To say that the world is cruel and that the Internet is a public square harsher than any stocks-strewn space the Puritans could have dreamed up is to state the obvious. The proven success of judgmental Web content is why we have to put up with Perez Hilton’s near nakedness at red-carpet events. That acknowledgement aside, I can’t help but find the coverage of Toronto Mayor Rob Ford—of crack-smoking and drunken-tirade infamy—more than a little off-putting.
A video of a man presumed to be Ford smoking crack surfaced in May, and on Tuesday, he admitted to having used crack, “probably in one of my drunken stupors.” On Thursday, following the release of another video, this one showing the mayor in the midst of an expletive-filled tirade about his desire to commit “first-degree murder,” the mayor spoke to reporters, saying, “I hope none of you have ever or will ever be in that state.” Whether Ford was referring to his inebriation or his frame of mind isn’t clear, but it was a sad moment. Pathetic, really.
That Ford is sick seems fairly obvious to me. I don’t hold any medical degrees, but I’d say he has an addiction problem, and substance abuse—of, for instance, alcohol or crack cocaine—is treated by doctors as a disease, classified in the Diagnostic and Statistical Manual of Mental Disorders. Ford’s still being in office is, from where I sit, a function both of his sickness—denial much? —and the idiocy of Ontario law, which doesn’t allow for impeachment. I am in no way suggesting he should be allowed to stay in office—this is politics, after all, not the Starting Over house, but there is something to be examined in our way of processing this whole scandal.
People who are progressive-minded have gone out of their way in recent decades to change the way we talk about addiction. It often goes hand in hand with mental illness. It slithers through family trees, a genetic weed. It has blighted urban black communities at epidemic rates for some decades now, and as of late, it is wreaking havoc on rural white communities.

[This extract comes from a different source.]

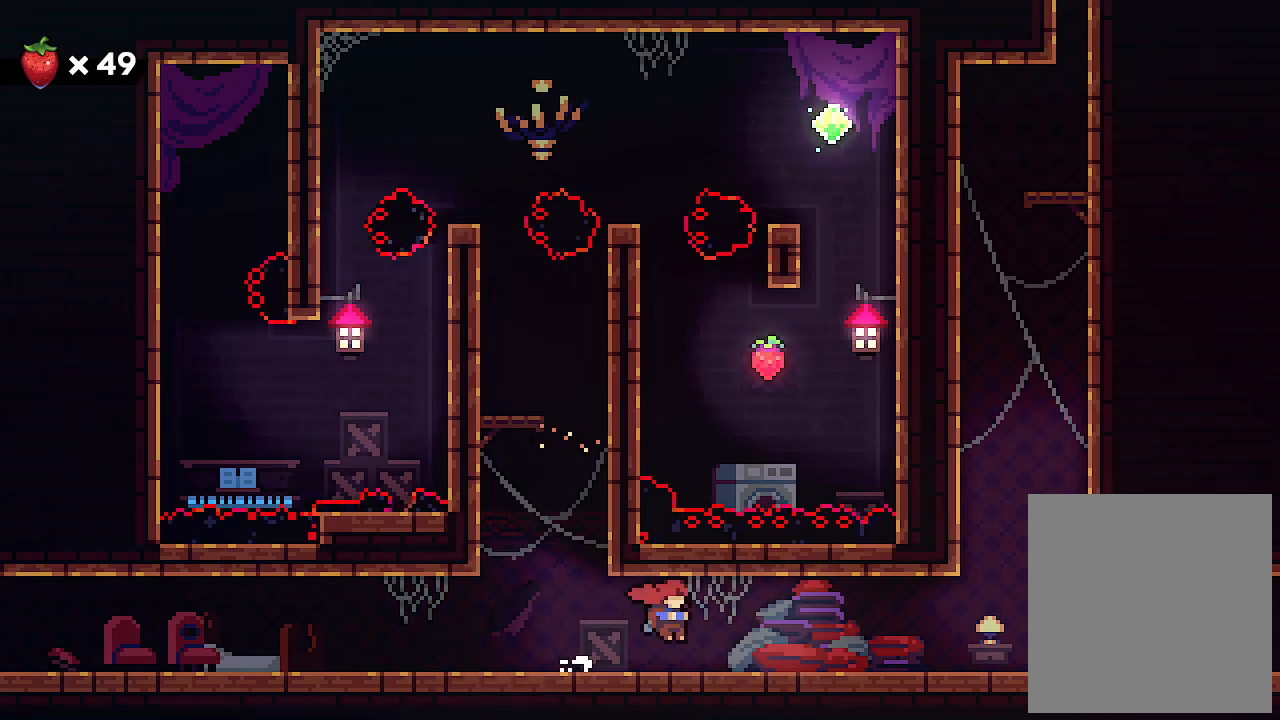
{"keys": ["left"], "events": [[33, "z", "down"], [233, "z", "up"], [366, "right", "up"], [400, "left", "down"]]}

At this particular moment in time, when we have both the medical knowledge of the science of addiction, and the statistical data to prove what awful damage it does to lives and communities, it seems unduly cruel to treat Rob Ford in the manner that we do—the auto-tuned videos and gifs of him falling aren’t funny. They’re examples of cultural regression; we feel entitled to make fun of Rob Ford because he’s every bit what we expect a worthless lush looks like. Red-faced. Fat. Boorish. Before my eyes, the Internet has turned to 19th-century patterns of human understanding, echoing of phrenology, with its prognostications of how criminals’ skulls are shaped, and what a sloping forehead or close-set eyes denote about a man’s character.
I know that the Web is not a place where the milk of human kindness flows freely, but really, a trickle would do here.